> Extrait du texte:
━━━━━━━━━━━━━━━━━━━━

Colère à Grigny après la fermeture de l'unique hypermarché

Les rayons sont vides, les caisses fermées et le rideau tiré pour de bon. La rentrée s'est faite dans la douleur à Grigny, considérée comme l'une des communes les plus pauvres de France.
Depuis le 1er septembre, l'unique hypermarché de cette commune de 30.000 habitants a fermé ses portes. Le groupe Casino, qui exploitait le site de 4.000m², évoque un problème d'insécurité récurrent (jets de cocktails Molotov, agressions de vigiles à répétitions) pour justifier cette décision. Selon la direction, la grande surface perdait plus d'un millions d'euros chaque année, et ce depuis trois ans.
Cette fermeture a de quoi agacer le maire, qui juge ce départ comme un "apartheid commercial".
"A partir du moment où le seul hypermarché ferme rapidement dans des conditions qui ne prévoient pas de reprise, il y un abandon du groupe sur son engagement sociétal", dénonce Philippe Rio, le maire (PCF) de Grigny.
Habitants et commerçants inquiets
L'édile ne compte pas en rester là. Il n'exclut pas d'attaquer Casino en justice même si une autre enseigne se serait engagée à reprendre l'affaire d'ici "deux à trois mois". De son côté, le groupe privé nie être parti sans prévenir et affirme qu'il n'a jamais été "informé, ni associé à l’arrivée d’un repreneur".
Côté habitants et commerçants, la colère et l'inquiétude sont également perceptibles. Situé dans la même galerie commerçante que l'ancien supermarché, Kleber Crouzet se montre pessimiste pour l'avenir de son magasin.
"C'est une catastrophe pour notre chiffre d'affaires et une crainte pour le paiement de nos futurs loyers", témoigne-t-il au micro de BFMTV.
En attendant l'arrivée d'un nouveau supermarché, les habitants vont devoir se déplacer dans les villes voisines pour faire leurs courses. Ils espèrent au plus vite retrouver leurs rayons ouverts à Grigny.

━━━━━━━━━━━━━━━━━━━━

> Données à analyser:
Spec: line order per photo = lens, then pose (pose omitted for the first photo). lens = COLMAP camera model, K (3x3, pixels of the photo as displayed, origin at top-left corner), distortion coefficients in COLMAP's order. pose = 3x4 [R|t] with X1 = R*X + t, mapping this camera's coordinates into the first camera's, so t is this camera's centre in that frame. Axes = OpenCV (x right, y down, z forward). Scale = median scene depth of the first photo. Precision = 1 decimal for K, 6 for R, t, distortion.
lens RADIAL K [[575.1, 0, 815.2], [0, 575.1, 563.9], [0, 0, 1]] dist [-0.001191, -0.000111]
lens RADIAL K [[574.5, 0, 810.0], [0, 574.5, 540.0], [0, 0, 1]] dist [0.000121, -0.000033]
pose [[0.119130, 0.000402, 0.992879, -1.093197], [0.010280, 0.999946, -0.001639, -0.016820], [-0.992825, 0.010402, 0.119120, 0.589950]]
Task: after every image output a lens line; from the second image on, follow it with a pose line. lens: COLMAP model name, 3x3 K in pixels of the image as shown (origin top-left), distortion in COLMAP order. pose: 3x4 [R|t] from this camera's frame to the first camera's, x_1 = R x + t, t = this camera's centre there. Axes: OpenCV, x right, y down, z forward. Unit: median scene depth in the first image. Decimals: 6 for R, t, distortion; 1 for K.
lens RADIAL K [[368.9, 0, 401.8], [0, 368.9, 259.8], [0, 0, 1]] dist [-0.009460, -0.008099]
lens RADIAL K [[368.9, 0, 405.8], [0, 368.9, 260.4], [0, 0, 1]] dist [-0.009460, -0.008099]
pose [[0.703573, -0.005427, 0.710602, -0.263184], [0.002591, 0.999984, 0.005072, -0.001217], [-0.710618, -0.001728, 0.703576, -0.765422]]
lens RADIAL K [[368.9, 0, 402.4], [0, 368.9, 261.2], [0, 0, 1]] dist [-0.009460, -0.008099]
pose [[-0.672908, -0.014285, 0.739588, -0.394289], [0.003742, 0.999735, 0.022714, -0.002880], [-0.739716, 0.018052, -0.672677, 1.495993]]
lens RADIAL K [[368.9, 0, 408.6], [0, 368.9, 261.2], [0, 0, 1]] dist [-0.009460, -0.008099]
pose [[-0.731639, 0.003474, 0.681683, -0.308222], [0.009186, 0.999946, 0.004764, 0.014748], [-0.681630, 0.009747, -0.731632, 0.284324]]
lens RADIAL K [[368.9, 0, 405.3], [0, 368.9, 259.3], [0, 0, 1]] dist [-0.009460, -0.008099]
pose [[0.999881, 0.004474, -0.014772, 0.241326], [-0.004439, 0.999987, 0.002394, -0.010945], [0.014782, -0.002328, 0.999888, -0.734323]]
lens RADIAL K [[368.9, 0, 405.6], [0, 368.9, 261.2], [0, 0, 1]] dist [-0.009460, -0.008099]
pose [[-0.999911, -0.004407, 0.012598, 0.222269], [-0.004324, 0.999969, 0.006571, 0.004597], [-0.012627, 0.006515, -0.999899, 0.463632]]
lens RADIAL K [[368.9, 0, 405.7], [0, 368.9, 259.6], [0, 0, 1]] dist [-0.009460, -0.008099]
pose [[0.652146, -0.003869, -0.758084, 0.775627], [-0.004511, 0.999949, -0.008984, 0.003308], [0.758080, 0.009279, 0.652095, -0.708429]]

━━━━━━━━━━━━━━━━━━━━

Traduisez en anglais cette phrase de l'article sur la fermeture de l'hypermarché de Grigny : « En attendant l'arrivée d'un nouveau supermarché, les habitants vont devoir se déplacer dans les villes voisines pour faire leurs courses. »

> Corrigé:
Until a new supermarket opens, residents will have to travel to neighboring towns to do their shopping.